Die vergebliche Suche nach dem anti-kreationistischen Gottesbild

Gewiss: Reinhold Leinfelder unterschlug nicht, dass Darwin vor dem Hintergrund seines Wissens den Schöpfungsglauben „selbstverständlich ablegen musste“. Doch er bagatellisierte diese Erkenntnis sofort wieder, indem er hinzufügte, dass Darwins „Gottesbild extrem eingeschränkt war“. Dies soll wohl meinen, dass ein weniger eingeschränktes Gottesbild mit Darwins Erkenntnissen in Einklang gebracht werden könnte. Wie dieses Gottesbild aber konkret aussehen könnte, verriet Leinfelder leider nicht! Das von den Amtskirchen vorgegebene Gottesbild kann er damit jedenfalls unmöglich gemeint haben! Denn dieses bestreitet, wie bereits ausgeführt, nicht nur sämtliche Erkenntnisse der evolutionären Psychologie, sondern auch die grundlegenden Mechanismen der Evolution, die einer zielgerichteten Schöpfung widersprechen.

Papst Benedikt XVI. ließ wie seine Vorgänger gar keinen Zweifel daran aufkommen, dass der Mensch – Darwin hin oder her – ein gottgewolltes Geschöpf sei: „Dieses spezielle Gewolltsein und Gekanntsein des Menschen von Gott nennen wir seine besondere Erschaffung.“ Auch die EKD sieht immer noch in Gott den Denker und Lenker hinter der Evolution, denn wo Gott „nicht anfängt, da kann nichts sein oder werden, wo er aufhört, da kann nichts bestehen“.

Beide Großkirchen müssen daran festhalten, dass Gott in seiner Allmacht und Allwissenheit die Schöpfung von Anfang an exakt so konzipiert hat, dass wir Menschen als seine Ebenbilder notwendigerweise entstehen mussten. Dies führt freilich zu recht kuriosen Konsequenzen: Hätte Gott nämlich die Parameter der Evolution nur einen Tick anders eingestellt (beispielsweise auf den verheerenden Einschlag eines Asteroiden vor 65 Millionen Jahren verzichtet), so hätte sich sein Alter ego „Jesus“ möglicherweise nicht in Menschengestalt, sondern als Tyranosaurus Rex inkarnieren müssen! Nicht auszudenken, welcher Kult hieraus erwachsen wäre!

» **Aufgaben**:
1. Übertragen Sie den folgenden Satz aus dem Textauszug über Darwin und das Gottesbild ins Englische: „Wie dieses Gottesbild aber konkret aussehen könnte, verriet Leinfelder leider nicht!“
2. Schreiben Sie aus dem Textauszug den Abschnitt zwischen „Die vergebliche Suche“ und „zielgerichteten Schöpfung widersprechen.“ einschließlich dieser beiden Stellen wortgetreu ab.

Gesammelte Daten
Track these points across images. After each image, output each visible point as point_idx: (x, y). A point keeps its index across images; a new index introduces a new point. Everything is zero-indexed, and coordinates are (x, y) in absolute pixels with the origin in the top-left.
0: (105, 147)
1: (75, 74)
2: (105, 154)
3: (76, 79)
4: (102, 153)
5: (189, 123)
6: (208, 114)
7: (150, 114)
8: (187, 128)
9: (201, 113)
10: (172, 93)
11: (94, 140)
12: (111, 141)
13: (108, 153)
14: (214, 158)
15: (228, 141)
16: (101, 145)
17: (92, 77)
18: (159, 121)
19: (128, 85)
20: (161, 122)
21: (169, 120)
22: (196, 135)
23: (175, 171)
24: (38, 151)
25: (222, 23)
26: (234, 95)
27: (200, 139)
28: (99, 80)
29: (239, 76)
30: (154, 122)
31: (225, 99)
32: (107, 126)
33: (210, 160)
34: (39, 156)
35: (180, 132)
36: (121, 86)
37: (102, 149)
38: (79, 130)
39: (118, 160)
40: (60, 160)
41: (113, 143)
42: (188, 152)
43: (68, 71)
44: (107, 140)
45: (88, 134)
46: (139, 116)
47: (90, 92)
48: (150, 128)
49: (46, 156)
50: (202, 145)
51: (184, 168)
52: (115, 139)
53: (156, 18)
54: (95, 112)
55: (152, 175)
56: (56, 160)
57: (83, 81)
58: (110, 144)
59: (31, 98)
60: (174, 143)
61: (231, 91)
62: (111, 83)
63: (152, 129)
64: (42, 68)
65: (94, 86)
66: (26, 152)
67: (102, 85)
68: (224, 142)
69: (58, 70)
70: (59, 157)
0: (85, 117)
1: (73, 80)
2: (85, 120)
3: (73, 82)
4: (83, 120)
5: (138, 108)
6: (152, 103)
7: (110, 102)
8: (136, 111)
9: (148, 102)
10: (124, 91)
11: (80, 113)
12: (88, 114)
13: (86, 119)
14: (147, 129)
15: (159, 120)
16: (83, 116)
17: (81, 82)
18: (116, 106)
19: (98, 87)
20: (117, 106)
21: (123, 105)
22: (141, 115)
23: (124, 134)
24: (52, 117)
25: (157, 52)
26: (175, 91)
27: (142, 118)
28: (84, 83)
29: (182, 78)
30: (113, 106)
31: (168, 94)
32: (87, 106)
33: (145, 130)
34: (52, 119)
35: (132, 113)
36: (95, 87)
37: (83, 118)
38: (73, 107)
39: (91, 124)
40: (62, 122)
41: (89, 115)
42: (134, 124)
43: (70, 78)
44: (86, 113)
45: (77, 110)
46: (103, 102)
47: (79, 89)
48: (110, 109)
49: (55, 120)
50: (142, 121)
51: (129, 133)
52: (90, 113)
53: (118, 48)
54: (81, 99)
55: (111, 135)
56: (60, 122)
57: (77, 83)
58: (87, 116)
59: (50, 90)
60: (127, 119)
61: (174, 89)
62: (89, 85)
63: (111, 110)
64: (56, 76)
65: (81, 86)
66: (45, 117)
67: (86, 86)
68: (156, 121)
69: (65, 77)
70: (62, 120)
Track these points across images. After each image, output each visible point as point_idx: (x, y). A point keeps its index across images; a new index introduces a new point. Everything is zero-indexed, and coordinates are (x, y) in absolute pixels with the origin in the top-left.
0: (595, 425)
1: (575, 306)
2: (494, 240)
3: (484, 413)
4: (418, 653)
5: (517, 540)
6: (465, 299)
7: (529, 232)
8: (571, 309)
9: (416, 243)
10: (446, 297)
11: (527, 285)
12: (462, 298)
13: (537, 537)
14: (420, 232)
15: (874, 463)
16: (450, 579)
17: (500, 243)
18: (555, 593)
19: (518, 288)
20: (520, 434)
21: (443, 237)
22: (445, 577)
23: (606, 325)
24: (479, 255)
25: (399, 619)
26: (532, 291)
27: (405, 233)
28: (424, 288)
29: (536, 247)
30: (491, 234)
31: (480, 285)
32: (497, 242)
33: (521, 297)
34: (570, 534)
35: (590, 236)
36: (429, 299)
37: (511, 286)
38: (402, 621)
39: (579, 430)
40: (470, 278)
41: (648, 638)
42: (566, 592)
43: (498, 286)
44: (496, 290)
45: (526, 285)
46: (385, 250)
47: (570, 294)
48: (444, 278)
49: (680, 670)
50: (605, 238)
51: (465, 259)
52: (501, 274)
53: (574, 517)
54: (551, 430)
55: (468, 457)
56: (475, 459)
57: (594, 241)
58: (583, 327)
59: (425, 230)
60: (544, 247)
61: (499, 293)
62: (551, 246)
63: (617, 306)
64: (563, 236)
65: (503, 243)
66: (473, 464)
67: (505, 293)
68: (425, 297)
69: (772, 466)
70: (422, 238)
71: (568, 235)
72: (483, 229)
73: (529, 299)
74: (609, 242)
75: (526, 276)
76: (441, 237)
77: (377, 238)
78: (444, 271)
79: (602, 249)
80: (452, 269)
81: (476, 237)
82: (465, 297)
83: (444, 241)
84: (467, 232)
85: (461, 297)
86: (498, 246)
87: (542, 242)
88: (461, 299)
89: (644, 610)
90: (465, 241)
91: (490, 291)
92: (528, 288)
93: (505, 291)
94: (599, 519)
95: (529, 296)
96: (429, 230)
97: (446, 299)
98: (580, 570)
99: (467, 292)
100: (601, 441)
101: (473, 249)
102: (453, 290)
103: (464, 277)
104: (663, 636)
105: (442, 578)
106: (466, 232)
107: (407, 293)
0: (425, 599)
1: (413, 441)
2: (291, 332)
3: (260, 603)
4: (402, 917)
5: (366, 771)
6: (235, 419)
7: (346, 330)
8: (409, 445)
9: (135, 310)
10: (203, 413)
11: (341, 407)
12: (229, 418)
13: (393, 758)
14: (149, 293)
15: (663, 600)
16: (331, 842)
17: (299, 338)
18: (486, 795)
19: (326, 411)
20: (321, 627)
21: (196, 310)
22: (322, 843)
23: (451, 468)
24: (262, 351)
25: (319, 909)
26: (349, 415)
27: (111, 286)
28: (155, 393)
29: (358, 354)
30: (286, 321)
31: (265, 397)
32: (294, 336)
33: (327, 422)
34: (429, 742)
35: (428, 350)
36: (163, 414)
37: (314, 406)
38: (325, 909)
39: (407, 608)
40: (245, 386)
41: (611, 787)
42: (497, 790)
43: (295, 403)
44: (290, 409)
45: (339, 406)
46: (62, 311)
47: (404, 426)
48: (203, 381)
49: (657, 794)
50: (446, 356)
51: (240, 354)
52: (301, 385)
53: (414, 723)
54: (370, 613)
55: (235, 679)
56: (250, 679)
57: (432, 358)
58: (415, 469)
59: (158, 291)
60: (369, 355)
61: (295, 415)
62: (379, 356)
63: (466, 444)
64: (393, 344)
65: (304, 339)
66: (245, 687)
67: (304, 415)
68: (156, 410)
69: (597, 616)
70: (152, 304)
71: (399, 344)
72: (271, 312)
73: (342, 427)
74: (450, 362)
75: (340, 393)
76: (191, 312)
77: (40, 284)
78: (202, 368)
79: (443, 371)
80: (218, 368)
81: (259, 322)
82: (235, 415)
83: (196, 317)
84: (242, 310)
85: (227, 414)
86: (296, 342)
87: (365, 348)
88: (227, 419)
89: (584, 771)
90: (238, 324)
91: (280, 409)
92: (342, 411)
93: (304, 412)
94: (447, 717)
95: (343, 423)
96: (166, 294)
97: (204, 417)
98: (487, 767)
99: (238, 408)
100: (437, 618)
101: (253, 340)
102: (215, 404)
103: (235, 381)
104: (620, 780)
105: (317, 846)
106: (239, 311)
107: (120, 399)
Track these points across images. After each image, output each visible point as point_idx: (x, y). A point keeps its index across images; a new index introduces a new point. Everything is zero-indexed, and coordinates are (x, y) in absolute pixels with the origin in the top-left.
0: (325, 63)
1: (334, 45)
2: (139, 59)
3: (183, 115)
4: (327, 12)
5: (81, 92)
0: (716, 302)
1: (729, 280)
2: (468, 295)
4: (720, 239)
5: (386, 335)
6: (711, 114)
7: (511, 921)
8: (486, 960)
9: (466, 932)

» **Lösungen**:
1. Unfortunately, Leinfelder did not reveal what this image of God might look like in concrete terms!

2.
Die vergebliche Suche nach dem anti-kreationistischen Gottesbild

Gewiss: Reinhold Leinfelder unterschlug nicht, dass Darwin vor dem Hintergrund seines Wissens den Schöpfungsglauben „selbstverständlich ablegen musste“. Doch er bagatellisierte diese Erkenntnis sofort wieder, indem er hinzufügte, dass Darwins „Gottesbild extrem eingeschränkt war“. Dies soll wohl meinen, dass ein weniger eingeschränktes Gottesbild mit Darwins Erkenntnissen in Einklang gebracht werden könnte. Wie dieses Gottesbild aber konkret aussehen könnte, verriet Leinfelder leider nicht! Das von den Amtskirchen vorgegebene Gottesbild kann er damit jedenfalls unmöglich gemeint haben! Denn dieses bestreitet, wie bereits ausgeführt, nicht nur sämtliche Erkenntnisse der evolutionären Psychologie, sondern auch die grundlegenden Mechanismen der Evolution, die einer zielgerichteten Schöpfung widersprechen.